B, C, D, F, G, H, I, J, L

And once X2 exists, X1 in Omega could be back-engineered to have a selection of attributes that made it into X2 but were missing from Alpha X1, be missing some of the pieces of X1 in Alpha, and might have some unique stop-gap techs that get dropped since X2 is better at those things. So, it might look like:

B, C, F, H, J, K, M

And then, the Jindarian X1-ships from Omega would have those Omega X1 attributes, whatever they are. Knowing what the destination looks like would make drawing the path there a lot easier.

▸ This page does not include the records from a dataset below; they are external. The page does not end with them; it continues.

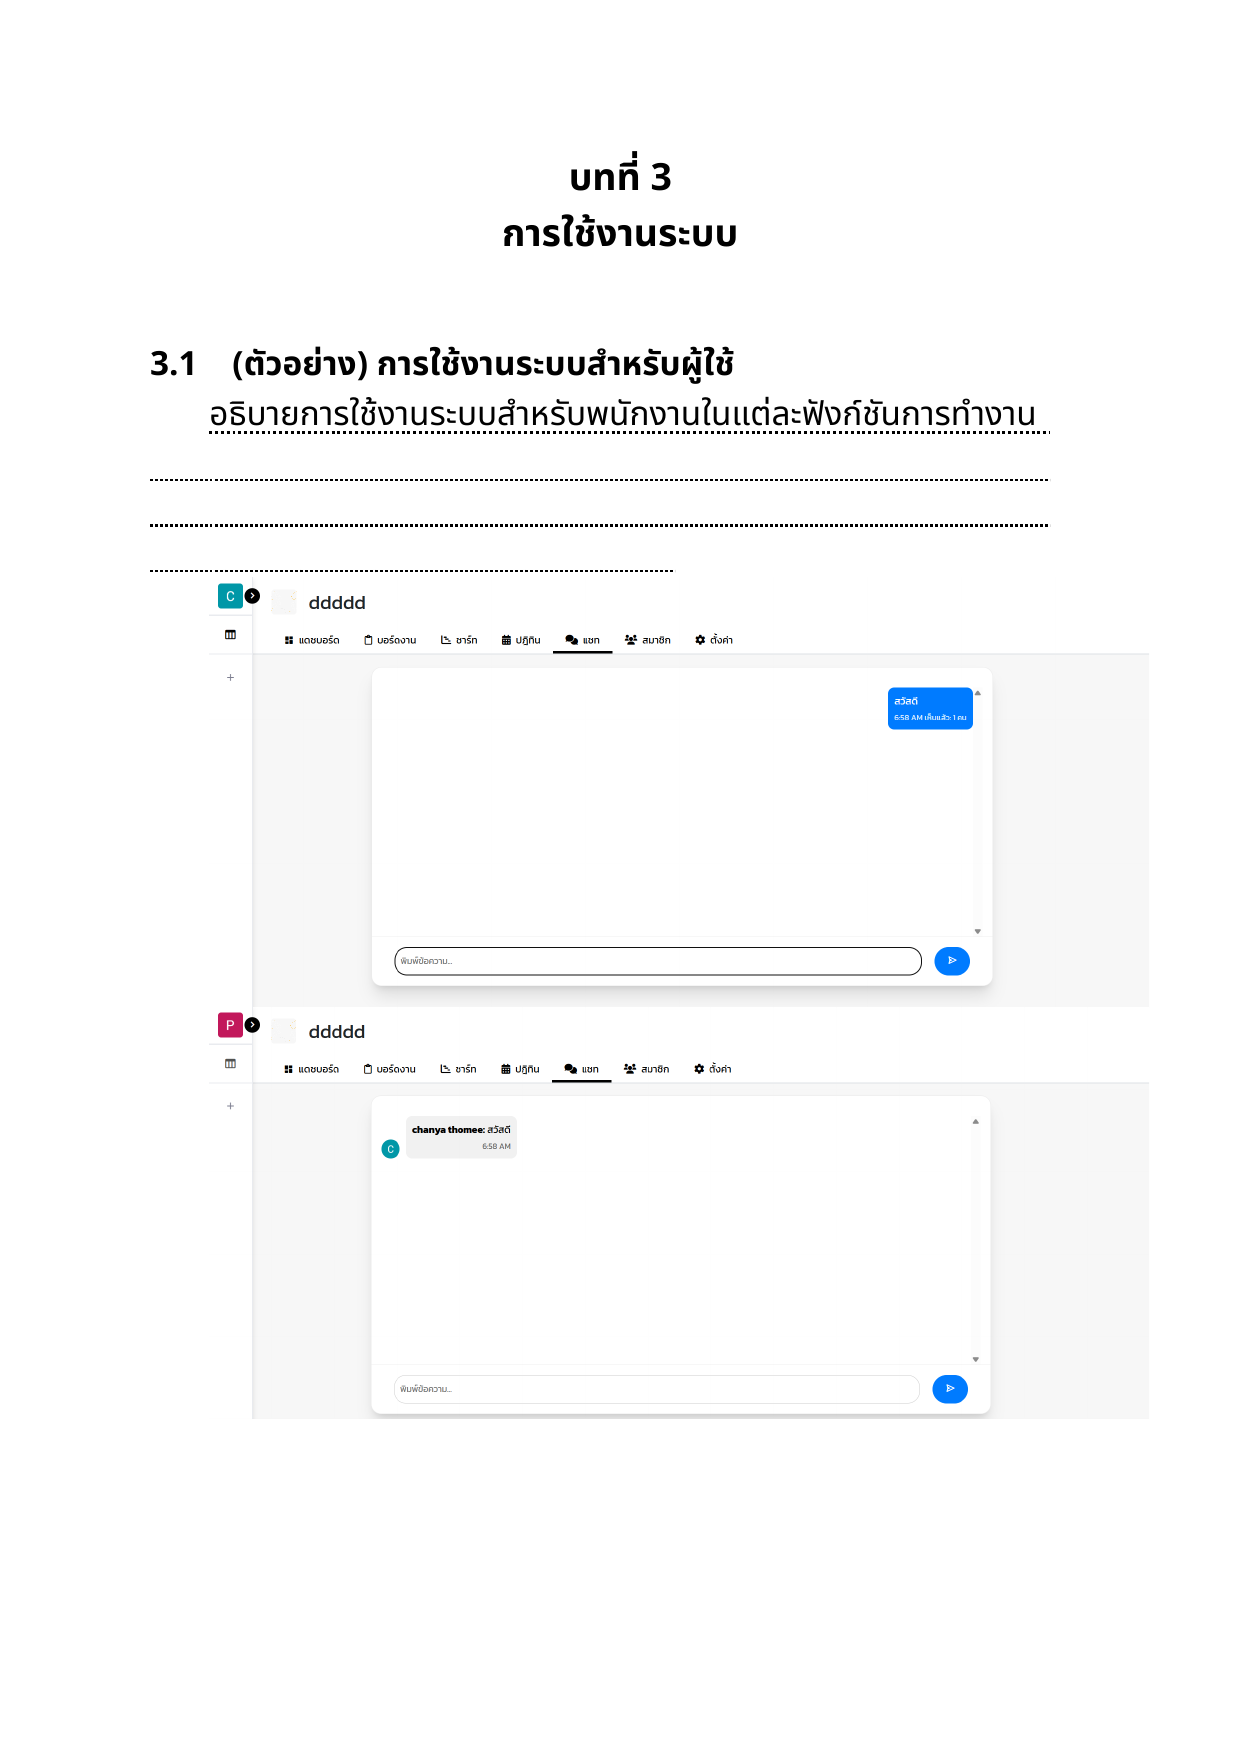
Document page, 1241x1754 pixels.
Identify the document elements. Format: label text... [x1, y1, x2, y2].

picture [209, 577, 1150, 1419]
text บทที่ 3 [150, 150, 1090, 207]
text 3.1 (ตัวอย่าง) การใช้งานระบบสำหรับผู้ใช้ [150, 340, 1090, 390]
text อธิบายการใช้งานระบบสำหรับพนักงานในแต่ละฟังก์ชันการทำงาน [150, 390, 1090, 577]
text การใช้งานระบบ [150, 207, 1090, 264]
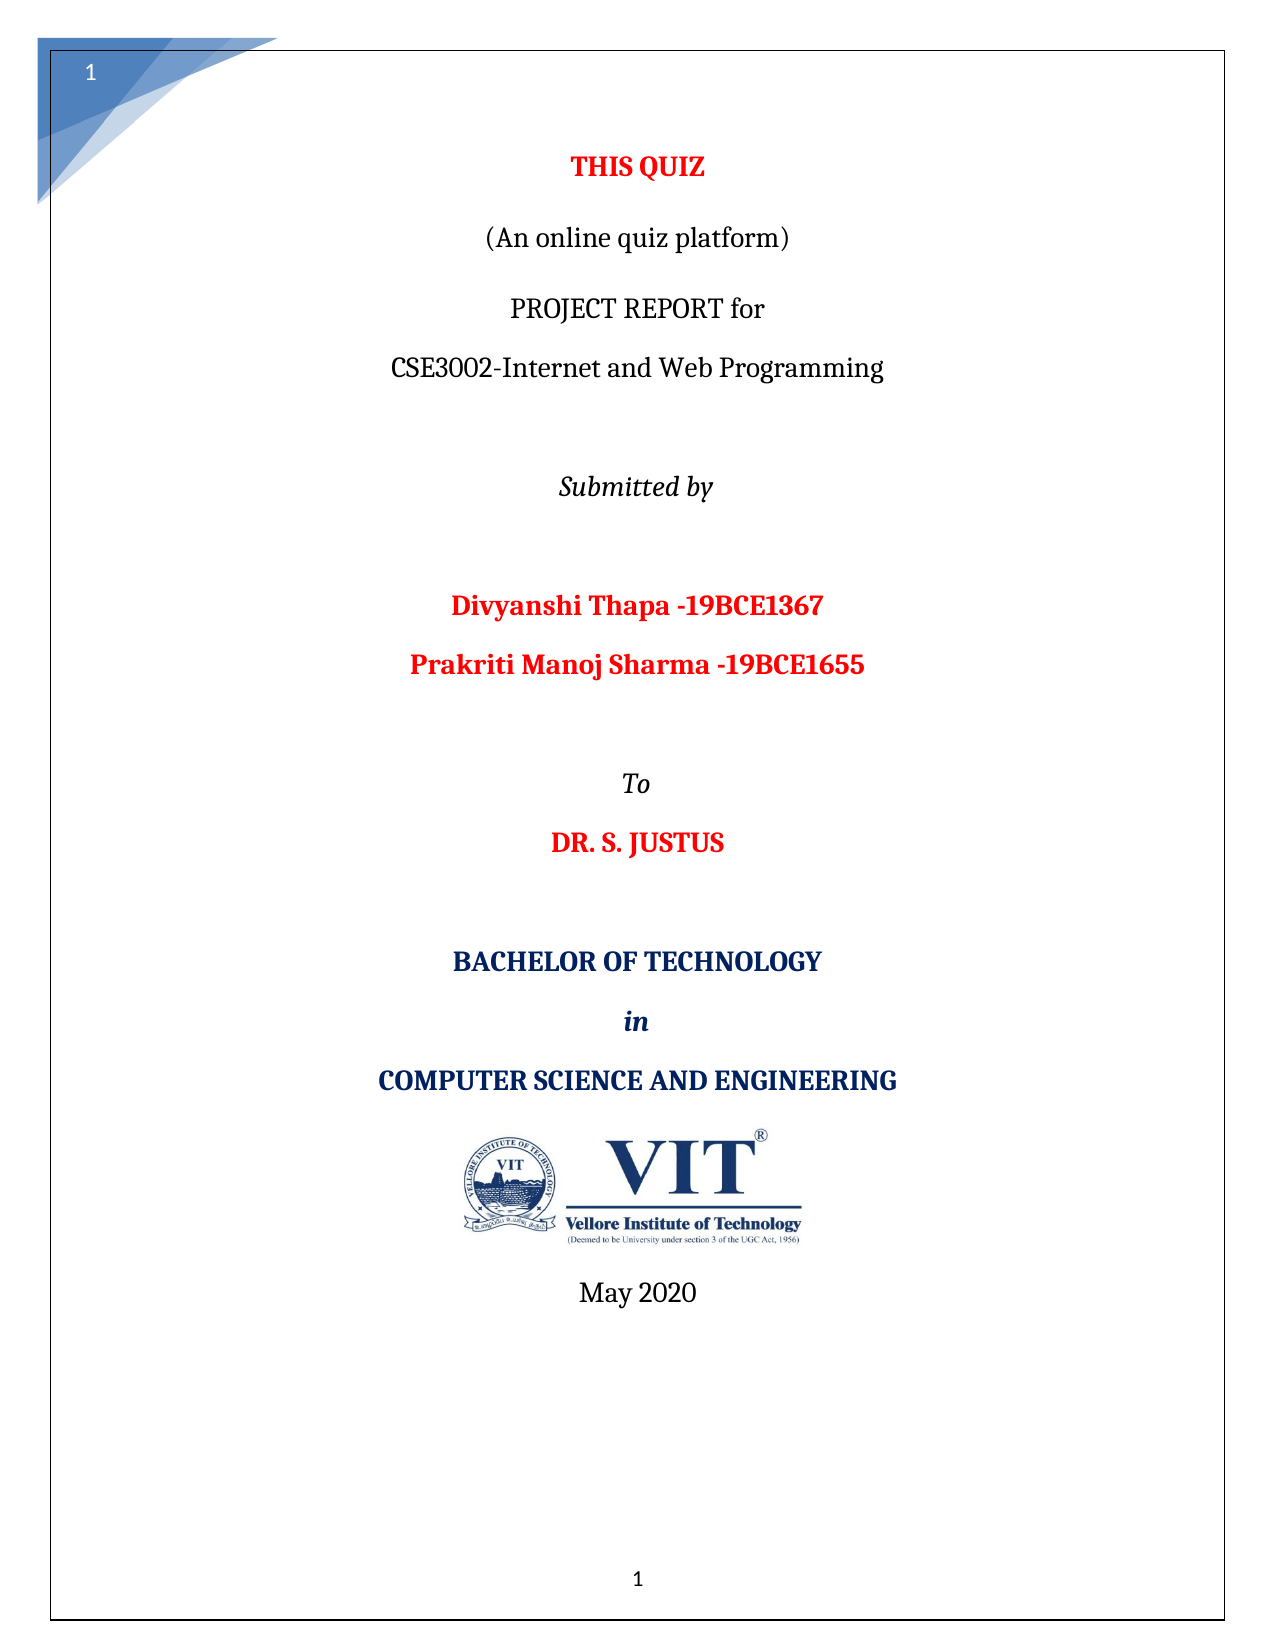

(To make my X2 tangent even more clear, imagine X2 ships have [1: range 6 tractor beams], [2: strength 5 batteries], [3: improved phasers], [4: improved heavy weapons], [5: integrity fields], and [6: built-in ECCM bonuses]. Alpha X1 ships have [7: strength 3 batteries], [3: improved phasers], [4: improved heavy weapons], and [6: built-in ECCM bonuses], but are missing [2: strength 5 batteries], [5: integrity fields] and [1: range 6 tractor beams]. Omega X1 ships might have [1: range 6 tractor beams], [2: strength 5 batteries], and [4: improved heavy weapons], but are missing the [3: improved phasers] and [6: built-in ECCM bonuses] from Alpha X1 ships, and X1 ships nowhere have [5: integrity fields].)

Which is to say, the Jindarians of the LMC probably are just boring vanilla 100 millennia old Jindarians, and the Jindarians of Omega, might have, but don't necessarily need to have, unique attributes (we'll need to wait and see).

By Richard Eitzen (Rbeitzen) on Thursday, September 17, 2020 - 09:46 pm: Edit

I recall SPP saying something like the Jindarians may be hiding from something and have all those capabilities before the other powers do, but don't use them so as not to stick out (until those capabilities are in general use by the empires around them).

YMMV.

By Terry O'Carroll (Terryoc) on Friday, September 18, 2020 - 03:46 am: Edit

Yes, IIRC it's canon that the Jindarians are hiding from something (we don't know what, and the Jindarians aren't telling). Even if they had x-tech 1,000 years ago, they may well not have used it simply because it's expensive and not needed to deal with planet-based empires, given the Jindarians' natural advantages in an asteroid field. The enemy, whatever it is, is probably so overwhelmingly powerful that hiding and spreading out over a vast area of space is the only way to be sure that it doesn't kill all the Jindarians.

By Steve Petrick (Petrick) on Friday, September 18, 2020 - 11:43 am: Edit

The problem is that Omega is no longer isolated from Alpha, neither is the Magellanic Cloud isolated from Alpha.

Once Unity arrived in the Magellanic Cloud, it only made sense to transfer technology for X ships to keep the Andromedans at bay. The Magellanic Cloud is seriously disrupted and going to take a lot of effort to rebuild, but Alpha needs to rebuild also. So you need to strengthen the Cloud to resist any attempt by the Andromendans to re-impose themselves on the weakened forces there, and you cannot leave a large Alpha octant garrison.

Once Alpha followed the RTN link to Omega, well Omega seems to be undergoing a new invasion. Providing X tech to the FRA will provide it to the Mæsron, and so on.

By Shawn Gordon (Avrolancaster) on Friday, September 18, 2020 - 12:39 pm: Edit

Oh interesting.

Does this mean that Omega will be using Alpha-type X1 tech, and not some indigenously developed alternative?